== SOURCE EXTRACT ==

Re: Fwd: [syzbot] [net?] INFO: rcu detected stall in sys_socket (10)
From: Eric Dumazet <hidden>
Date: 2023-12-01 19:48:57
On 12/1/23 01:12, Vinicius Costa Gomes wrote:
Jamal Hadi Salim [off-list ref] writes:quoted
Vinicius/Vladmir, I pinged you on this already. Can you take a look please? There is a reproducer..It seems to be another one of those, syzkaller managed to produce a schedule with a small enough interval that it's going to starve some other things. (in this case, the interval is 127 ns) We already reject intervals that won't allow the passage of the smallest ethernet packet. I am running out of ideas that we could do to, at least at configuration time. But one almost crazy idea turned up: what if we only start the timer when there are actually packets in the qdisc? i.e. if the queue was empty, we would only start the timer during "empty -> non-empty" enqueue(), and stop the timer when the queue goes back to empty. I think that way, we remove the issue that causes most of the syzkaller reports, and we would reduce the CPU overhead when taprio is idle (on a non-debug system with the problematic schedule I am seeing ~2% overhead in perf top). Does that sound like it could work?

===
== SOURCE MATERIAL ==

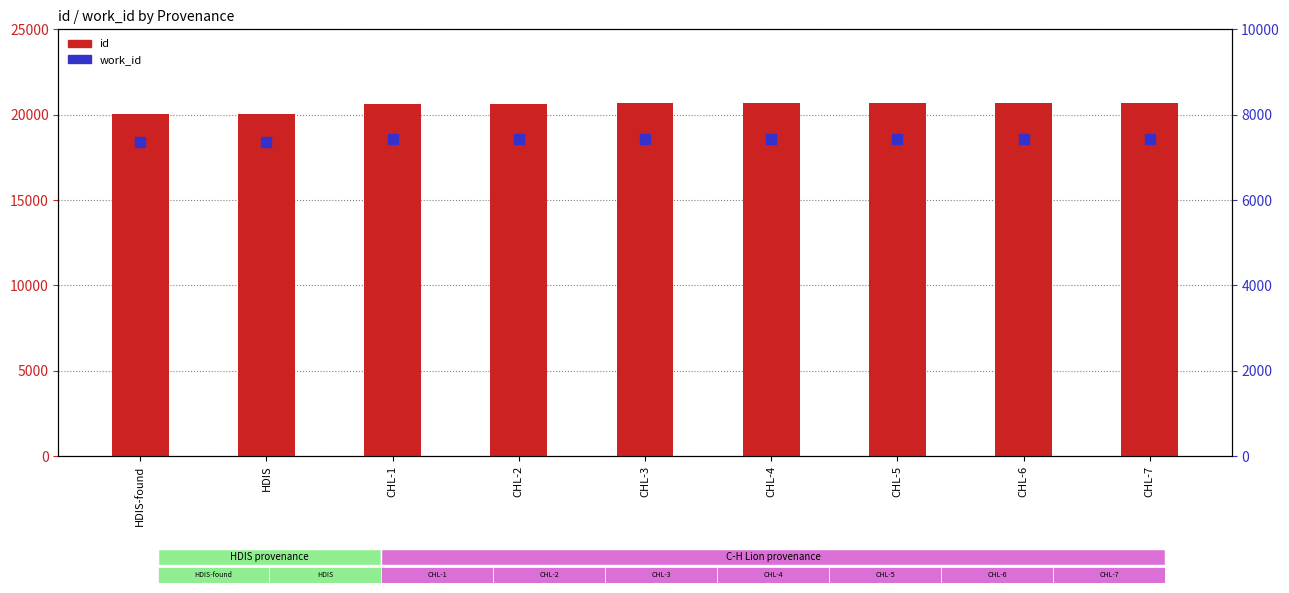

Which series contains the lowest Y value?

work_id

===

TASKS TO COMPLETE:
• A. Answer these from the taprio thread above, one line each:
(i) On what date and at what time was the message sent?
(ii) How long was the interval in the schedule that syzkaller produced?
(iii) About how much overhead shows up in perf top with the problematic schedule on a non-debug system?
• B. Proceed with the taprio thread, picking up after its last sentence.

ANSWERS FOR THE EXERCISE:
• A.
(i) 2023-12-01 at 19:48:57
(ii) 127 ns
(iii) About 2%

• B.
It seems this is a periodic timer with a fix value ? And a packet can sit in taprio for a long time if skb->tstamp is far away, you can be sure syzbot will know how to feed such delayed packets. It is unclear why a short timer is reset regardless of what progress can be done during this period. net/sched/sch_fq.c only arms a timer based on the earliest time we can make forward progress. This taprio bug is causing many syzbot reports, with different signatures. Thanks.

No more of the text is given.